On July 14, 2026, the U.S. House passed the Common Cents Act (H.R. 3074) by voice vote under suspension of the rules — its first floor action since 2025. The bill that gives this site its name would codify the end of penny production and, as amended on the floor, establishes a nationwide but permissive (opt-in) cash-rounding framework: businesses may round cash totals to the nearest nickel, but are not required to. It also adds a Federal Reserve reporting mandate on penny supply and lets Treasury test a lower-cost nickel. It now heads to the Senate.
The U.S. House of Representatives passed the Common Cents Act (H.R. 3074) on July 14, 2026, sending the bill that gives this site its name to the Senate for the first time. The House took it up under suspension of the rules — a fast-track procedure for broadly bipartisan measures that limits debate, bars floor amendments, and requires a two-thirds majority — and cleared it by voice vote, so no recorded roll call was taken.
The bill had cleared the House Financial Services Committee 35-13 in July 2025 and then stalled for nearly a year before leadership placed it on the suspension calendar in July 2026. It is sponsored by Rep. Lisa McClain (R-MI) and Rep. Robert Garcia (D-CA).
Rounding Is Back — but Optional
The version that passed is a substitute that restored the cash-rounding provisions an earlier committee draft had stripped, but reframed them as permissive rather than mandatory. The engrossed bill's official title is to "permit cash transactions to be rounded to the nearest 5 cents" — not "require."
- Businesses may round the total of a cash transaction to the nearest five cents, but nothing in the Act may be construed to require anyone to round.
- The scheme is symmetric: totals ending in 1, 2, 6, or 7 cents round down; 3, 4, 8, or 9 cents round up.
- Rounding applies only to cash — card, check, electronic transfer, gift card, and money-order payments are exempt.
- If an employer chooses to round a cash wage payment, it must round up, in the employee's favor.
- A safe harbor protects a business that follows the scheme from being found in violation of any federal, state, tribal, or local requirement, while preserving minimum-wage, overtime, and paid-leave obligations.

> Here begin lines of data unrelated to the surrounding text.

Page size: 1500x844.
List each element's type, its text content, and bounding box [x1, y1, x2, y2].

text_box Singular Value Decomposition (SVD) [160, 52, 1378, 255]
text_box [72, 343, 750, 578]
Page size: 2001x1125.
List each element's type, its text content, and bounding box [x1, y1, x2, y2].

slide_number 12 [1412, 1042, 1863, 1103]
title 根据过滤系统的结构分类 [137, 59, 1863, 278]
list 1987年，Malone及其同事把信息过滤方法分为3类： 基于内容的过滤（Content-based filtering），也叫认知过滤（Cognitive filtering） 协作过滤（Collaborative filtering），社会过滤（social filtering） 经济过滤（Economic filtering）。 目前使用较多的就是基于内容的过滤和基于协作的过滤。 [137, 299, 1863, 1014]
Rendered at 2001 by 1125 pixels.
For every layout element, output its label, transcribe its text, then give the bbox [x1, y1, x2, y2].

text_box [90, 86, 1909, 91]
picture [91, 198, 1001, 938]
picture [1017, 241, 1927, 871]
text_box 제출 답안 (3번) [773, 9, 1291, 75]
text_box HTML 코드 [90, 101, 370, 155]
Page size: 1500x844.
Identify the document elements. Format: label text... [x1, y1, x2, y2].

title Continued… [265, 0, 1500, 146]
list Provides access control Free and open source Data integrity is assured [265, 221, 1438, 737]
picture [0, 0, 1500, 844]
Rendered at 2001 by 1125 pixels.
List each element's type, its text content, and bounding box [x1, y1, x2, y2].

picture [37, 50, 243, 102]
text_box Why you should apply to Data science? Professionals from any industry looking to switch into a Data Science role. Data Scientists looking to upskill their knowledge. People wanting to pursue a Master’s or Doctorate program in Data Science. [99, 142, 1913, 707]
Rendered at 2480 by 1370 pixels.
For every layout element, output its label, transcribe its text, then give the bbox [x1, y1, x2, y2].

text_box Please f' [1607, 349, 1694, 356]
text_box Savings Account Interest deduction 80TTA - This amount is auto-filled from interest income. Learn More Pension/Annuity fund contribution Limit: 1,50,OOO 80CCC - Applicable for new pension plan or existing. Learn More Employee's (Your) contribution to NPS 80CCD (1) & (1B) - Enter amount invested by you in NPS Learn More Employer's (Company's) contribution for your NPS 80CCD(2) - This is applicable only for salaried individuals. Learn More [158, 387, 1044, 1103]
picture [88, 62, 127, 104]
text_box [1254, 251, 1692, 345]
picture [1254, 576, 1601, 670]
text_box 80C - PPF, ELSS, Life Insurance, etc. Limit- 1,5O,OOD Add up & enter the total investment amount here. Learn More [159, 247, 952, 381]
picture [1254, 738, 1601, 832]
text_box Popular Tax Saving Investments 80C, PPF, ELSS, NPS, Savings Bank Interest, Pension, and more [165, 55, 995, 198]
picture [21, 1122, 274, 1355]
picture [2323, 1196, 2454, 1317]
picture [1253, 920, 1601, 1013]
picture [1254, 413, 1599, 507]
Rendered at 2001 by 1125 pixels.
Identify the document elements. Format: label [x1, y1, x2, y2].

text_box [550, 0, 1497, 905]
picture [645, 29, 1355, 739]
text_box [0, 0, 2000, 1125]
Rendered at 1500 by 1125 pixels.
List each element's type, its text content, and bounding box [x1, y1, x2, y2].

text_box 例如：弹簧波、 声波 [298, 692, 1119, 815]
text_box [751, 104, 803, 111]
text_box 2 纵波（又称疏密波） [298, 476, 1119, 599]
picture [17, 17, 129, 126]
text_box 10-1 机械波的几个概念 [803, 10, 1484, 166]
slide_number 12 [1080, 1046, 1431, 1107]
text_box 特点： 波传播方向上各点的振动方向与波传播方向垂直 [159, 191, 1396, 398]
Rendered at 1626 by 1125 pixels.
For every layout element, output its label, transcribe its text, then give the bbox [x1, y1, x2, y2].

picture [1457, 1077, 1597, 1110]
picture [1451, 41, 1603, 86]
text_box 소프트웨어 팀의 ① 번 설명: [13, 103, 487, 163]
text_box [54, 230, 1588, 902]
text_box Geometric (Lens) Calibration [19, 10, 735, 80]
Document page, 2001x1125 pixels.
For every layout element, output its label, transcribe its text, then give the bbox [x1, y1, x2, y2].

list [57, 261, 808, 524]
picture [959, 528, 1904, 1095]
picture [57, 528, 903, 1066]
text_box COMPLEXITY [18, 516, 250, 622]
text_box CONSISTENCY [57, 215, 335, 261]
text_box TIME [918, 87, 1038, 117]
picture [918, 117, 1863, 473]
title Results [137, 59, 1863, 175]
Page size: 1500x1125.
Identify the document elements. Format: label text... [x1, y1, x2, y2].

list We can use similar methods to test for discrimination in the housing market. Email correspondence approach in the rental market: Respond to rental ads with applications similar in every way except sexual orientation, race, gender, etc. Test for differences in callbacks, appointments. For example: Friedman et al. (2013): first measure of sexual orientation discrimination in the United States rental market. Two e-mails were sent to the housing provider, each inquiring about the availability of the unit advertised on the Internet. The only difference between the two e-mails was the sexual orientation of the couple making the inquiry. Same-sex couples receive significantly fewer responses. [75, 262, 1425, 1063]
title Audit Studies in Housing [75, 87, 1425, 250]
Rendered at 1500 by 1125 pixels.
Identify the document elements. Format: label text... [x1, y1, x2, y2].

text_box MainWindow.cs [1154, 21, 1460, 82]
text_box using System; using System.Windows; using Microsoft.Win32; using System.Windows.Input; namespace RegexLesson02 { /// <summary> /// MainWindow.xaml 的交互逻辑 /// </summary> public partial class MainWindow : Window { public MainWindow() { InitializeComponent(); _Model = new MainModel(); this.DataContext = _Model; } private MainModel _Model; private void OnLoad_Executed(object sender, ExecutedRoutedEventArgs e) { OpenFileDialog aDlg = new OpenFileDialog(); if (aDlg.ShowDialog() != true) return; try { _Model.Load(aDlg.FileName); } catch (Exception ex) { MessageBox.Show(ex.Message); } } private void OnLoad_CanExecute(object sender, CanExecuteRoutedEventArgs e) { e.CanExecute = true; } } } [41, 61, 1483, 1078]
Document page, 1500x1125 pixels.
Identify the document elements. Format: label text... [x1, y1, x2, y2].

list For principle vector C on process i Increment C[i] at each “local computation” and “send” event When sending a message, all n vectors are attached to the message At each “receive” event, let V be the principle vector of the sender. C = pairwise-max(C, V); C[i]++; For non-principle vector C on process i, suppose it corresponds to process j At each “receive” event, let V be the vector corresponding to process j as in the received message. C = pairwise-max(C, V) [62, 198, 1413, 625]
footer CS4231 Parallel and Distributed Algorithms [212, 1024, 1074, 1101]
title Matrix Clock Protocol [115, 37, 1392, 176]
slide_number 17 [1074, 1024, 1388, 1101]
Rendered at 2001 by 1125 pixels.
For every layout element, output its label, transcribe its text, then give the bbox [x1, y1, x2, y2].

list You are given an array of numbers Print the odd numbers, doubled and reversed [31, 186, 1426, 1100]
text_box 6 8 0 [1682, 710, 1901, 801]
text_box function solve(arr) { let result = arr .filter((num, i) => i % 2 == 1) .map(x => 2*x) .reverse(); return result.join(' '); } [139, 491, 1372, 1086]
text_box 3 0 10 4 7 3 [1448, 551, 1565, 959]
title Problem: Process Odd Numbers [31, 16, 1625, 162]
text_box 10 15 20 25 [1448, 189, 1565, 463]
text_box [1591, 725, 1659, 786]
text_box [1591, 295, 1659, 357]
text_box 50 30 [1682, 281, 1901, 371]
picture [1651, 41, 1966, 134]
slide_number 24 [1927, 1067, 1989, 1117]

Penny Production, a Fed Reporting Mandate, and a Cheaper Nickel
The bill directs the Treasury to stop producing one-cent coins for general circulation while allowing continued production for collectors, and confirms that existing pennies remain legal tender.
The floor substitute also adds a new Federal Reserve reporting requirement: the Board of Governors must publish a strategic plan for accepting penny orders and deposits at commercial coin terminals, assess the impact of penny shortages and rounding on low-income, older, unbanked, and underbanked consumers, and deliver follow-up progress reports. In a new provision, it gives the Treasury the option to test a redesigned, lower-cost nickel — one that must save money and still work in existing vending machines.
What Happens Next
House passage is a milestone, not the finish line. The bill now moves to the Senate, where the companion measure, S. 1525, remains in the Committee on Banking, Housing, and Urban Affairs without a hearing. If the Senate passes the House text and the President signs it, the Common Cents Act would — for the first time — codify the end of penny production at the federal level and establish a nationwide, opt-in rounding framework with legal protection for businesses that adopt it, without displacing the rounding laws 20 states have already enacted on their own.